If Abbott hadn't been hyper-partisan on Malaysia people swap, Turnbull mightn't have a Nauru problem
- Written by Michelle Grattan, Professorial Fellow, University of Canberra
The Sunday Telegraph reported at the weekend that Malcolm Turnbull had visited only seven electorates since the July 2 poll, and contrasted his “hermit-style approach” with Bill Shorten’s “never-ending election campaign”. The story was headed: “Where’s Mally? PM is MIA”.
Shorten, who has re-started his “town-hall”-style meetings was quoted as advising Turnbull to get out of his “big office” and go and meet ordinary people.
Let’s just think this through. It’s been a month and a half since the election. The next one is nearly three years away if it is on schedule. Should the prime minister spend the first days of a new term running around seeing voters, like he did in the eight weeks before the election, or should he have feet under desk in that “big office”, getting his head into issues, and doing some planning?
Heaven knows the government seems more adrift than is good for it or the country. Pseudo-electioneering ought not be the first priority.

## TASKS FOR THIS EXERCISE
• 1. According to the commentary on Turnbull, how many electorates had Malcolm Turnbull visited since the July 2 poll?
• 2. Pick up the commentary on Turnbull after its final sentence and extend the argument.

## DATASET EXTRACT

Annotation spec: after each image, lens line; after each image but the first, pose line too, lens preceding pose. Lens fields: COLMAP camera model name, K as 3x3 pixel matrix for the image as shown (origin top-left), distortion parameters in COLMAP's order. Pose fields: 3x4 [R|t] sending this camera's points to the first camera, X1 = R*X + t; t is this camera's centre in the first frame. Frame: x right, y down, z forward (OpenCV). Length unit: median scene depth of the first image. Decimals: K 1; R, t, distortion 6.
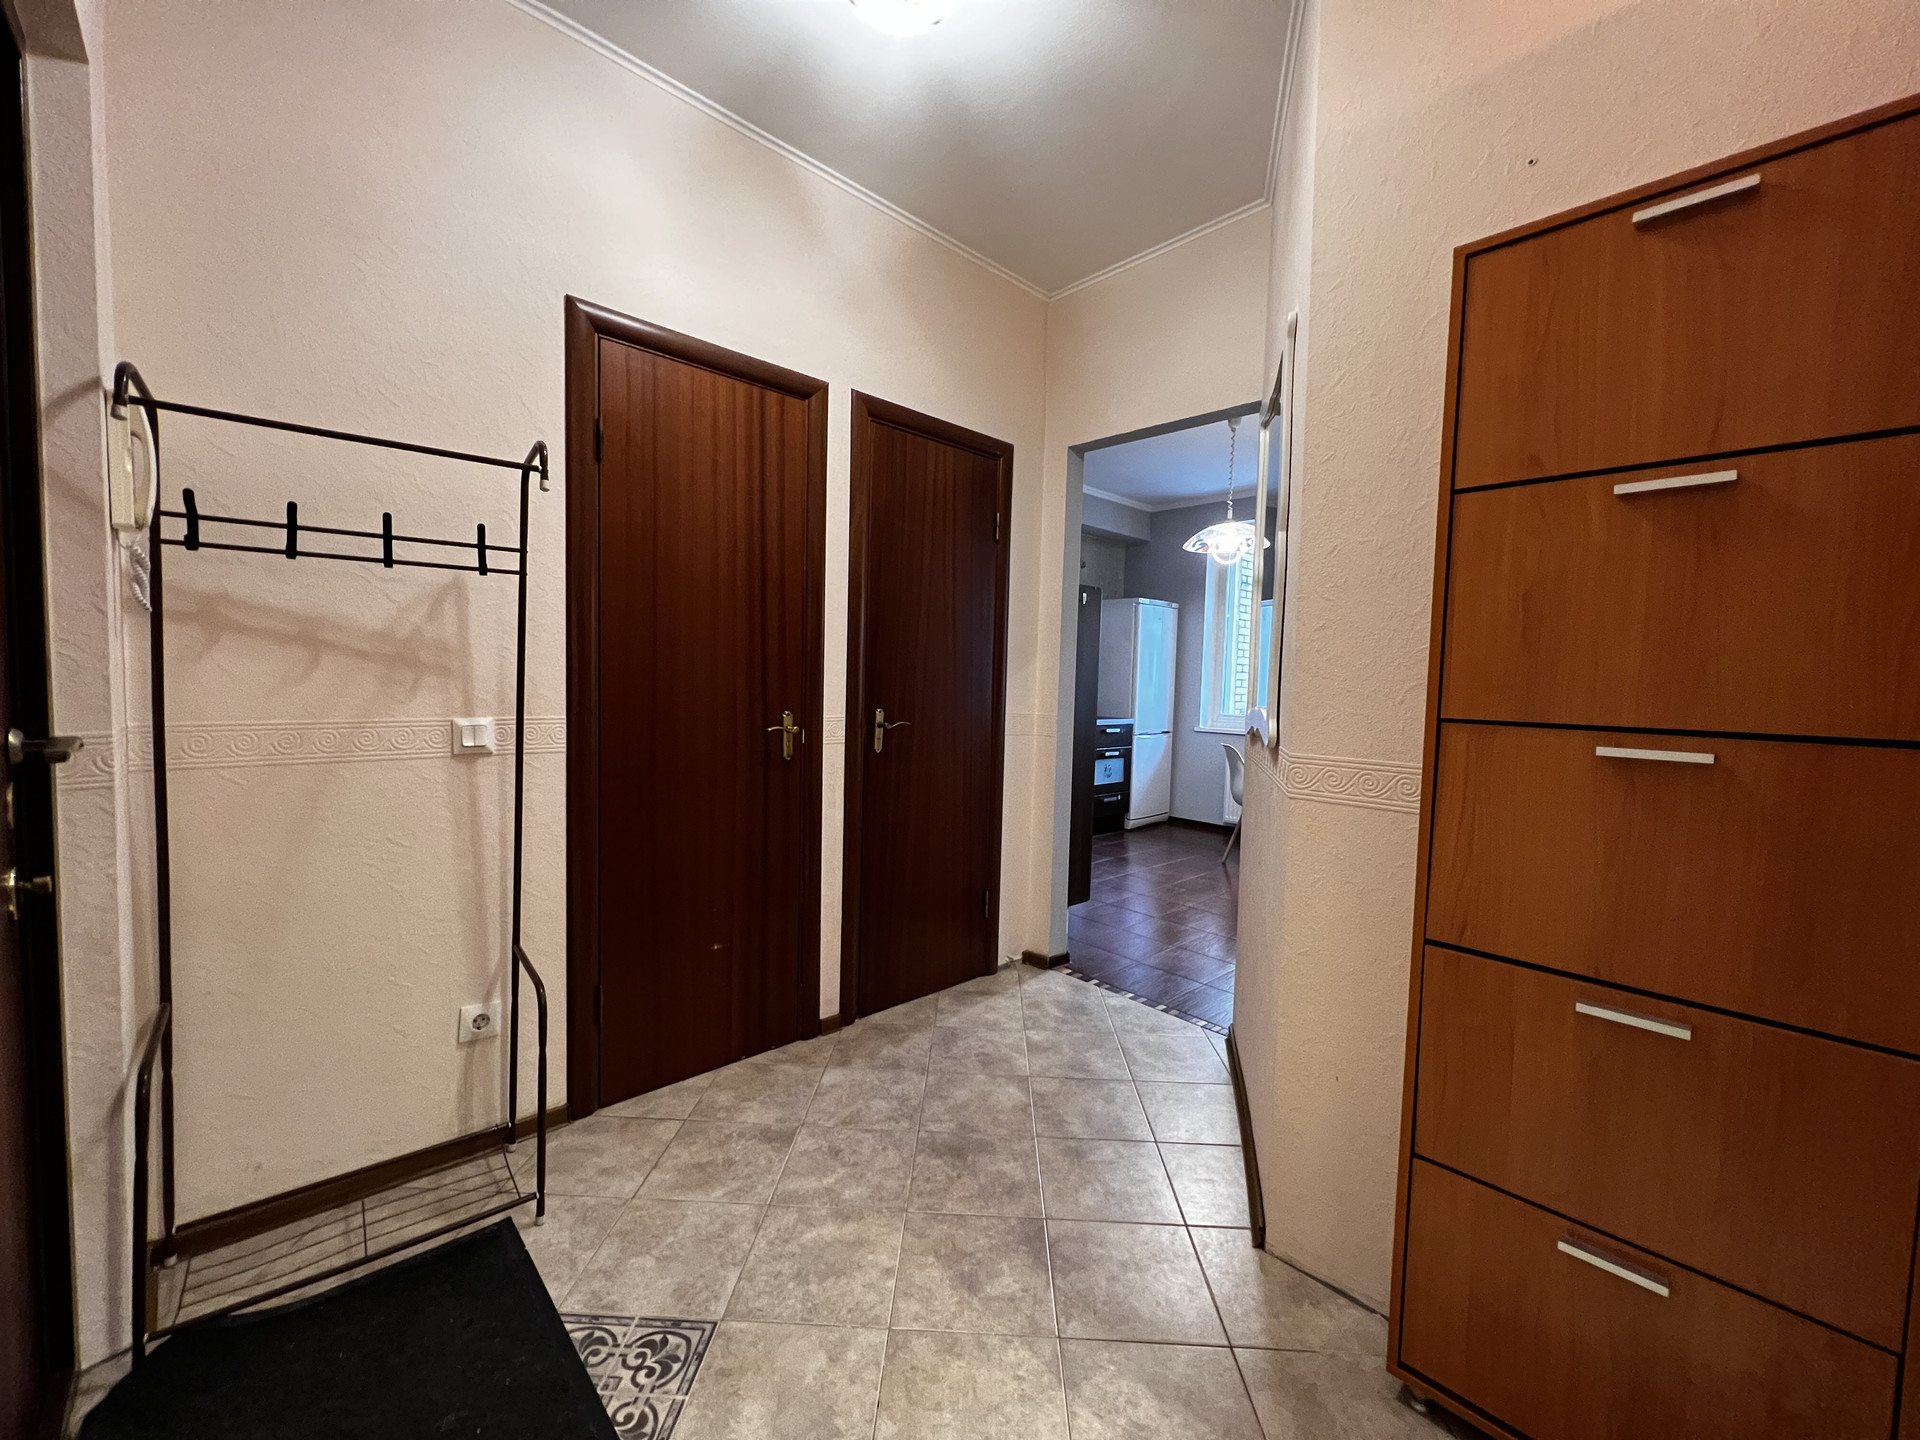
lens RADIAL K [[777.8, 0, 966.7], [0, 777.8, 721.3], [0, 0, 1]] dist [-0.000721, 0.000526]
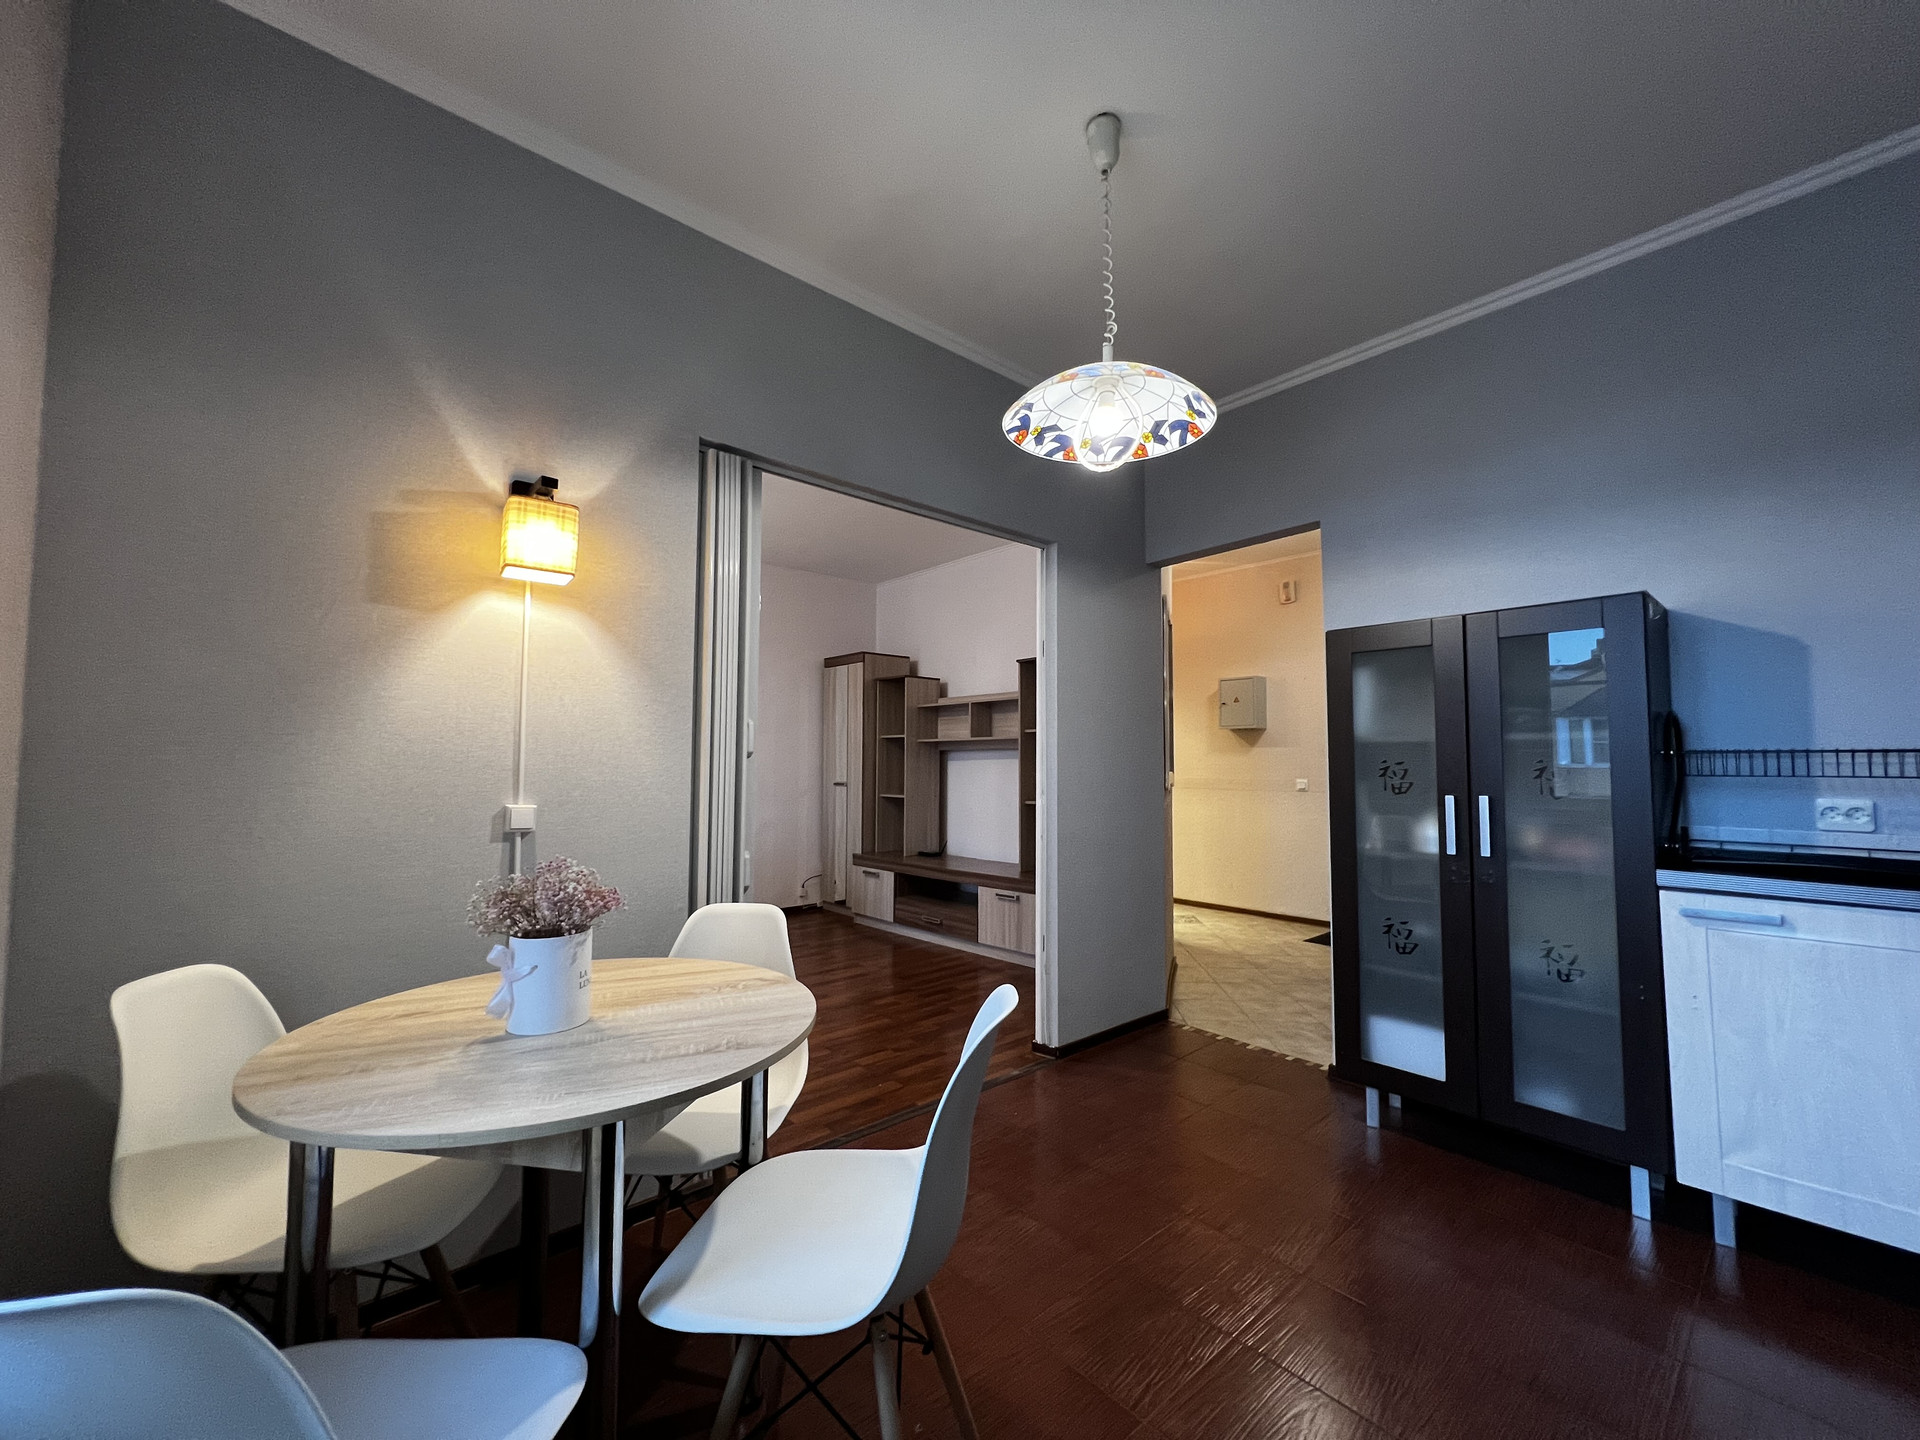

## ANSWERS TO THIS EXERCISE
• 1. Seven.

• 2.
Of course a prime minister should move around the country to keep in touch – and not just when an election looms. But it is a matter of balance between “retail” and “wholesale” politics.
Retail is the selling, the media round, the fluro-jacket appearances. Wholesale is the preparing and putting in place of the policies. Retailing must be done throughout a term but should intensify later on. The more work done early on the wholesale phase the better the outcome, and the easier the retailing.
Even if a prime minister is five times as clever and efficient as the rest of us, he or she is going to find the “wholesale” work harder if constantly on the move.
The balance for an opposition leader is different. Being out and about, ever visible, has become core business from the start of the term – although, with the public so heartily sick of politics and politicians, I suspect it can be overdone.
One can expect Turnbull’s advisers will fret somewhat about the “hermit” description. They’ll worry whether he should be in the public domain more – even if the objective answer is no, he shouldn’t be, the political one can be different. The modern media demand visibility and leaders flout that insistence at their peril.
In general terms, today’s phenomenon of what is dubbed “the permanent campaign” benefits opposition leaders, not leaders in office. But the latter find it hard, indeed nearly impossible, to break the cycle.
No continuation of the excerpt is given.